What is the speed of light in material b if the refractive indices of materials a and b have a ratio of na/nb = 1.46 and the speed of light in material a is 1.12 × 10^8 m/s?
Calculating the Speed of Light in Material B
The refractive index of a material is the measure of the amount of light that is refracted or bent when it enters that material. It is defined as the ratio of the speed of light in a vacuum to the speed of light in that material.
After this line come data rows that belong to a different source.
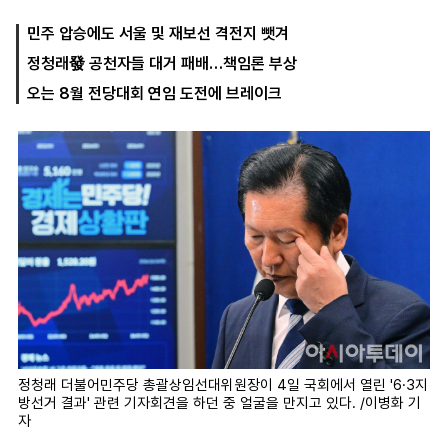
민주 압승에도 서울 및 재보선 격전지 뺏겨
정청래發 공천자들 대거 패배…책임론 부상
마
운
대
켓
세
학
오는 8월 전당대회 연임 도전에 브레이크
파
동
워
문
골
프
정청래 더불어민주당 총괄상임선대위원장이 4일 국회에서 열린 '6·3지
방선거 결과' 관련 기자회견을 하던 중 얼굴을 만지고 있다. /이병화 기
자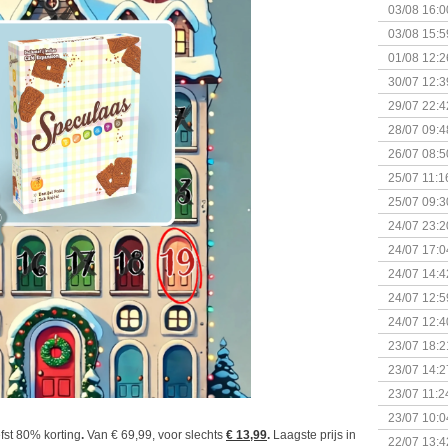
03/08 16:0
Kapitein 
03/08 15:5
01/08 12:2
30/07 12:3
29/07 22:4
28/07 09:4
26/07 08:5
25/07 11:1
25/07 09:3
Uitbreidi
24/07 23:2
24/07 17:0
(Bordspell
24/07 14:4
Surprise 
24/07 12:5
(Bordspell
24/07 12:4
23/07 18:2
start
23/07 14:2
(Bordspell
23/07 11:2
23/07 10:0
efst 80% korting
.
Van € 69,99, voor slechts
€ 13,99
.
Laagste prijs in
22/07 13:4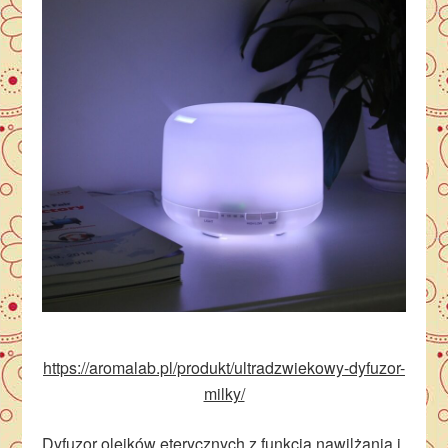
https://aromalab.pl/produkt/ultradzwiekowy-dyfuzor-
milky/
Dyfuzor olejków eterycznych z funkcją nawilżania i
Given that the refractive indices of materials a and b have a ratio of na/nb = 1.46 and the speed of light in material a is 1.12 × 10^8 m/s, we can calculate the speed of light in material b.
Step 1: Calculate the refractive index of material b.
na/nb = 1.46
Given na = speed of light in a vacuum / speed of light in material a = 3 × 10^8 m/s / 1.12 × 10^8 m/s = 2.68
Substitute na into the equation: nb = 2.68 / 1.46
nb = 1.8356
Step 2: Determine the speed of light in material b.
Speed of light in material b = speed of light in a vacuum / refractive index of material b
Speed of light in material b = 3 × 10^8 m/s / 1.8356 = 1.634 × 10^8 m/s
Therefore, the speed of light in material b is 1.634 × 10^8 m/s.